▸ TASK DIRECTIONS
Tally every line of the material where "down" occurs, then write the total by itself.

▸ INFORMATION SUPPLIED
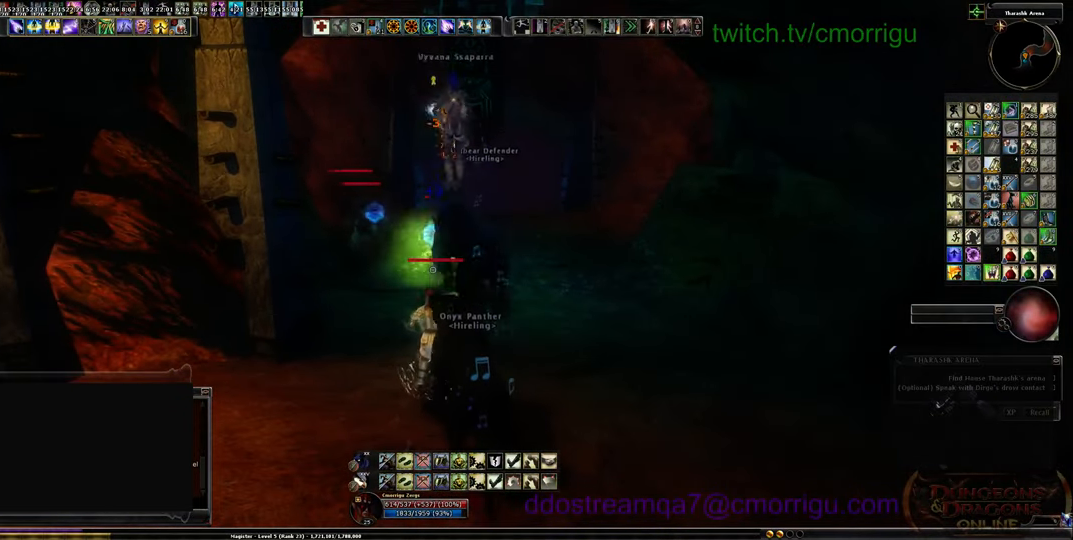
{"keys": [], "events": []}
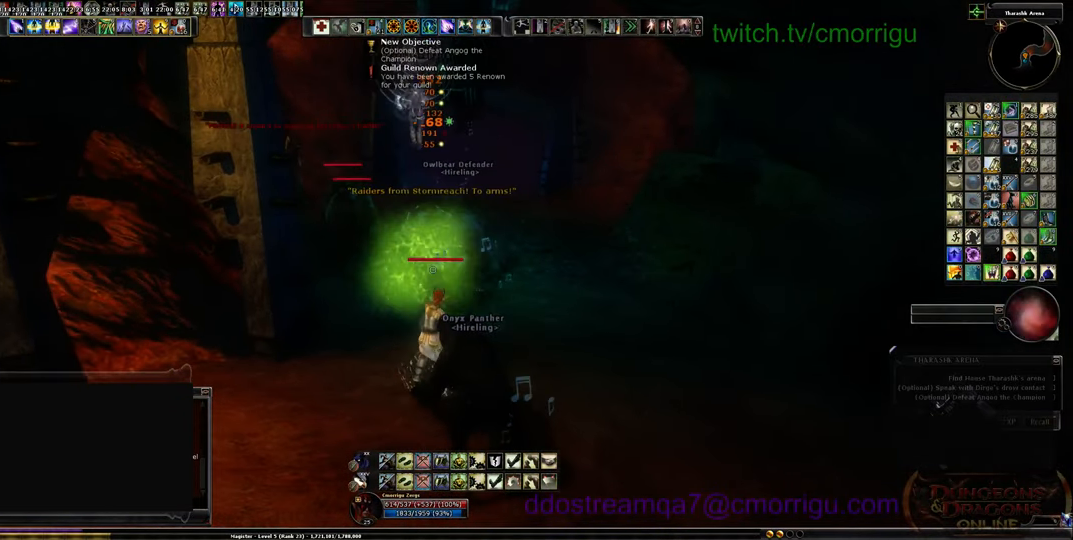
{"keys": ["a", "s"], "events": [[200, "s", "down"], [233, "a", "down"]]}
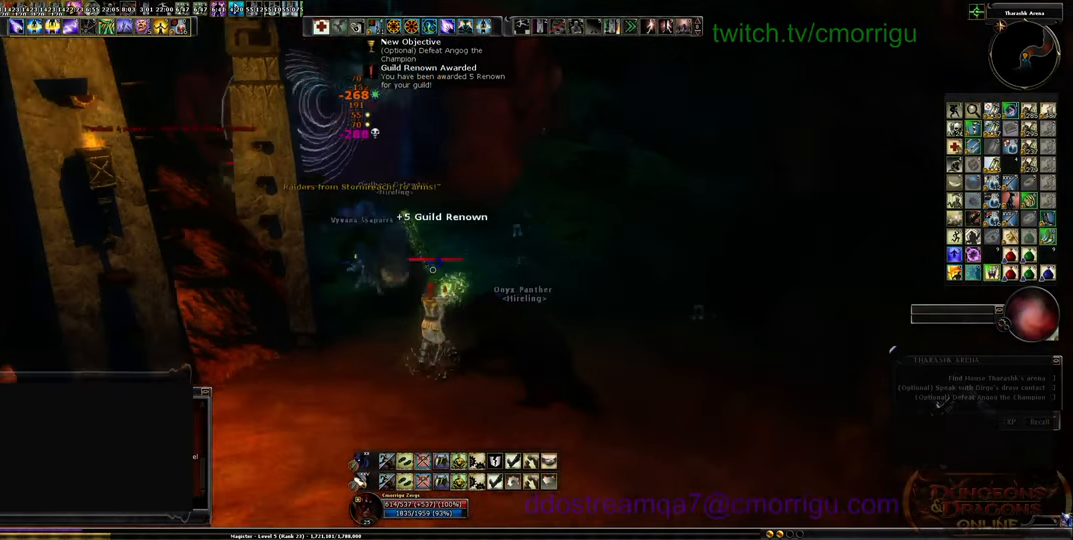
{"keys": ["d", "s"], "events": [[200, "a", "up"], [400, "d", "down"]]}
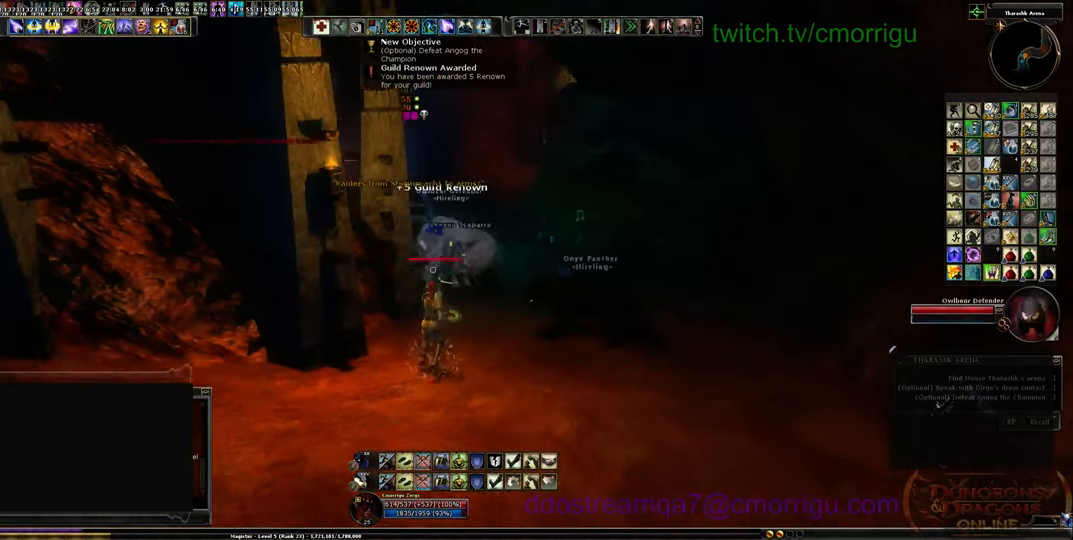
{"keys": ["s"], "events": [[200, "d", "up"]]}
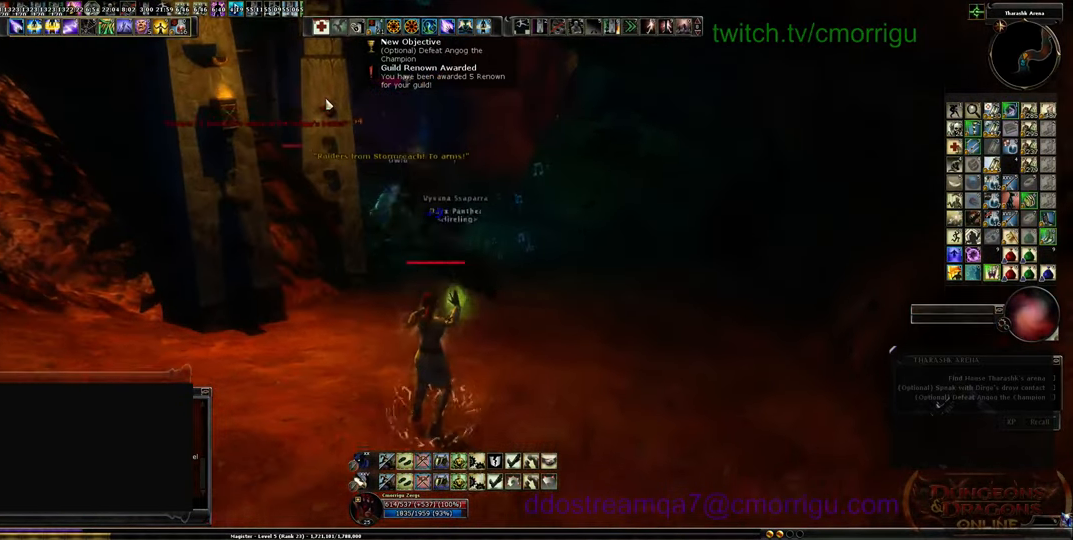
{"keys": [], "events": [[400, "s", "up"]]}
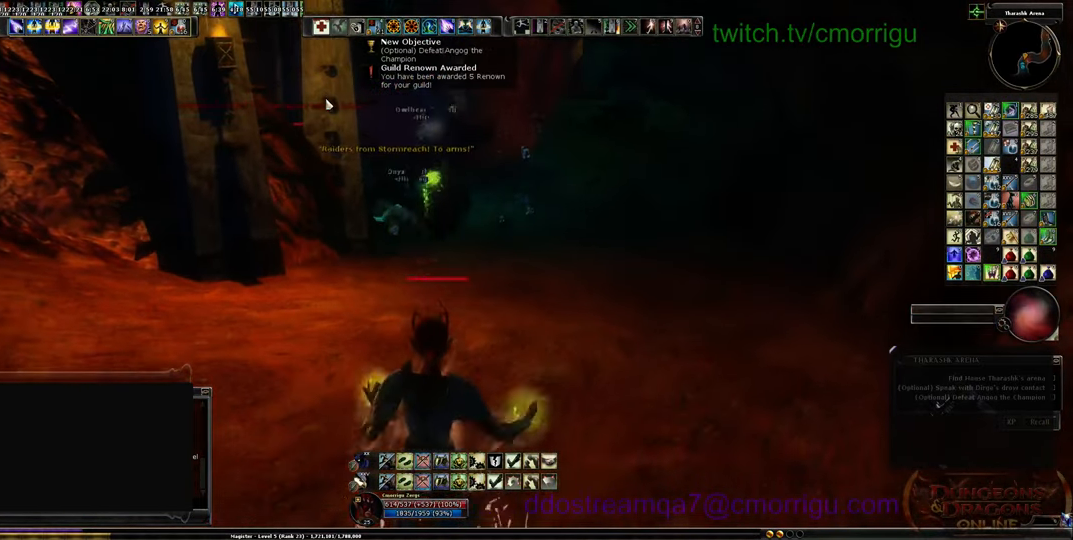
{"keys": [], "events": [[266, "4", "down"], [400, "4", "up"]]}
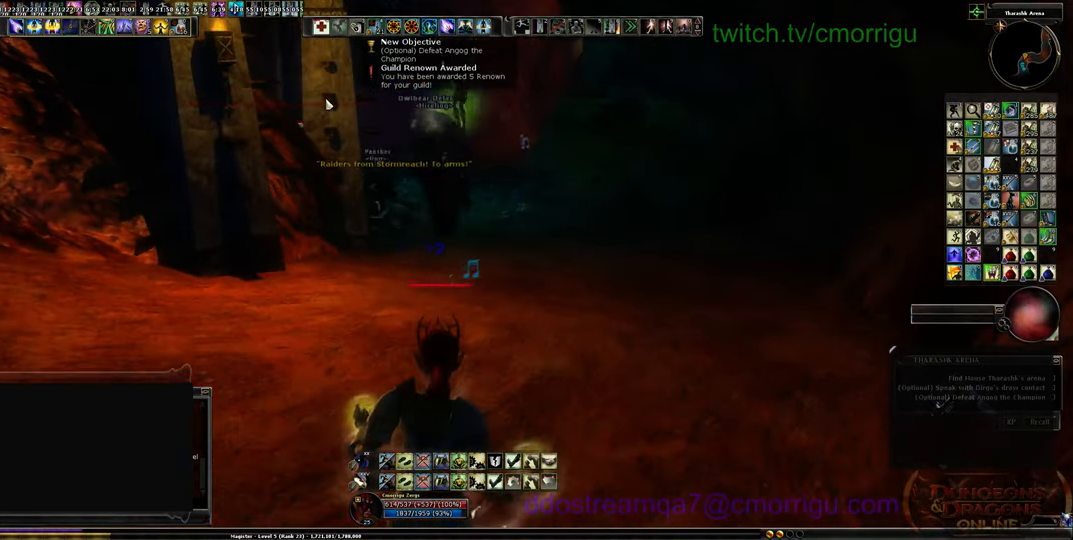
{"keys": [], "events": []}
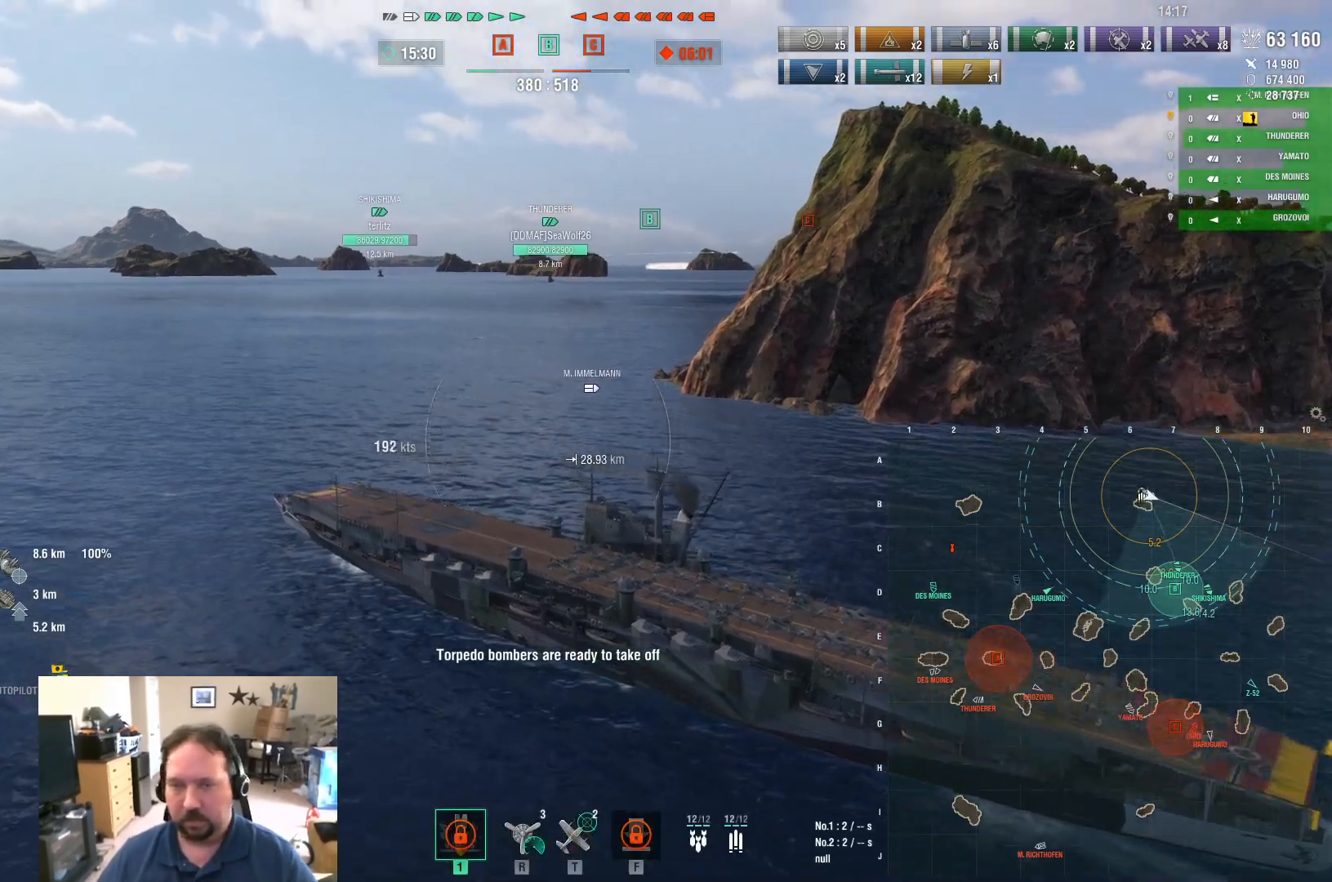
Gameplay with keyboard and mouse; each line is a JSON object with the keys and mouse buttons held at the frame after it. "events" lists presses ("down") and releases ("up") of "1", "2", "3", "4", "5", "a", "alt", "c", "caps_lock", "ctrl", "d", "e", "f", "g", "q", "r", "s", "shift", "space", "t", "tab", "v", "w", "x", "z", "mouse_left", "mouse_wheel" and "mouse_right" between this image and that frame as [ms after this image, input, new state], when the widget could be followed in between. "mouse_left", "mouse_wheel", "mouse_right" = the "left", "wheel", "right" buttons of the "mouse" list. No other keys are recorded. "wheel" means that the mouse wheel is clicked or scrolled. "mouse_move" is the direction in which the mouse moves at that frame (one of eight, or "still"), when it could be read.
{"keys": ["ctrl"], "mouse": [], "mouse_move": "down-left", "events": [[150, "ctrl", "down"]]}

▸ SOLUTION
5